Un Osasuna-Madrid siempre tiene algo especial, un extra de adrenalina que hace que la afición se vuelque y los jugadores, espoleados por la grada, ofrezcan hasta su último gramo de entrega.

El anuncio por megafonía de la alineación madridista estuvo secundado por la música de los Cazafantasmas y un tifo en el que se leía “zure lurraldeko taldea babestu” (“protege al equipo de tu tierra”) amparó a los rojillos cuando saltaron al nuevo y algo plomizo césped.

Las 17.770 gargantas del Sadar -unos 150 aficionados visitantes- no pararon de animar durante los 90 minutos de juego. Algunas decisiones arbitrales de poca enjundia enervaron al respetable por momentos. Graderío que volvió a señalar a Cristiano Ronaldo como el jugador más odiado de los de Zidane.

El gol de Sergio León animó a la parroquia que vio como sus muchachos eran capaces de tutear al líder. El ambiente, en esos momentos de euforia, recordó lo mejor de tiempos pretéritos.

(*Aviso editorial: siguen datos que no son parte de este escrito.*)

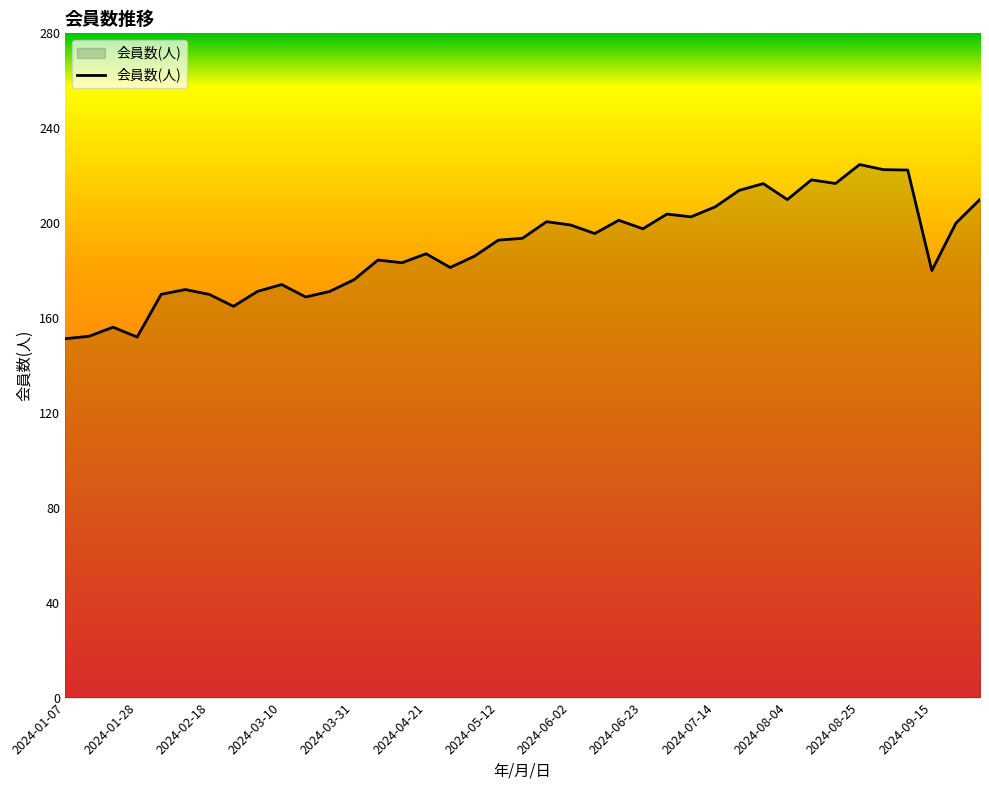

What is the minimum value shown in the chart?

151.3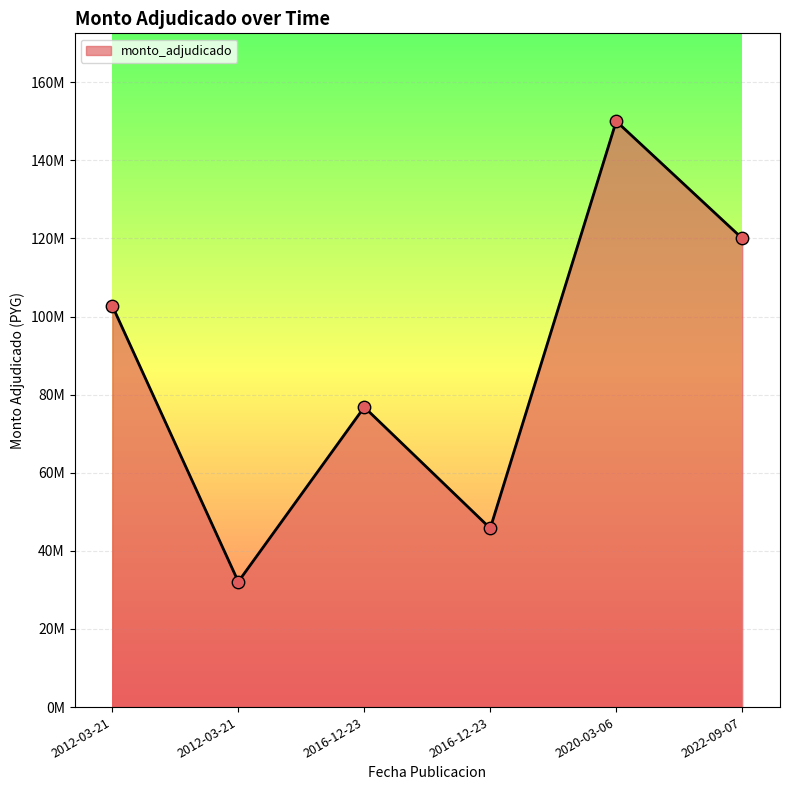

What is the change in value from 2020-03-06 to 2022-09-07?

-30000000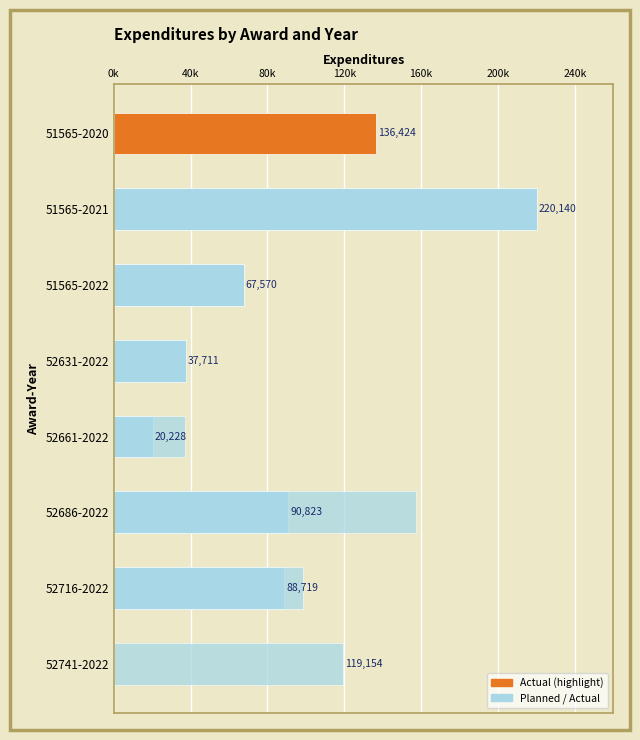

What is the maximum value shown in the chart?

220140.0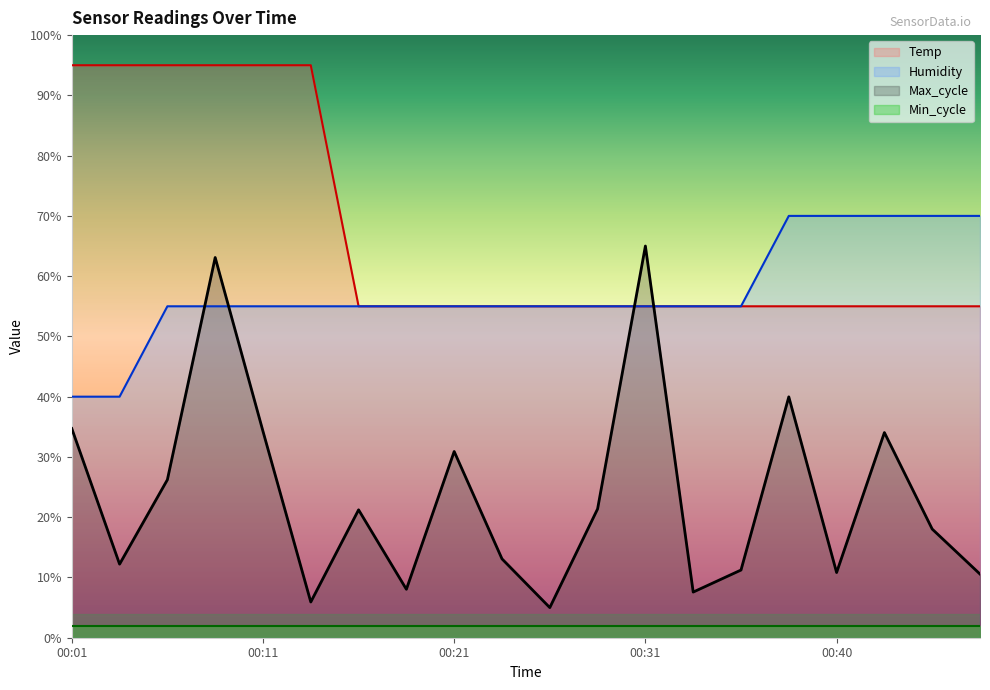

What is the minimum value shown in the chart?

2.0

El segundo tanto del Madrid, obra de Isco, fue un jarro de agua fría y, como no podía faltar la polémica, cayó un mechero que fue recogido por James. Lucas sentenció el choque y realizó un gesto, una especie de cuernos, que calentó a la grada.

Con el pitido final del colegiado, la afición siguió animando a los locales. La victoria voló a Madrid pero la afición de nuevo fue el jugador número 12 que tanto necesitan los de Petar Vasiljevic. Ayer, los rojillos defendieron con orgullo al equipo de la tierra.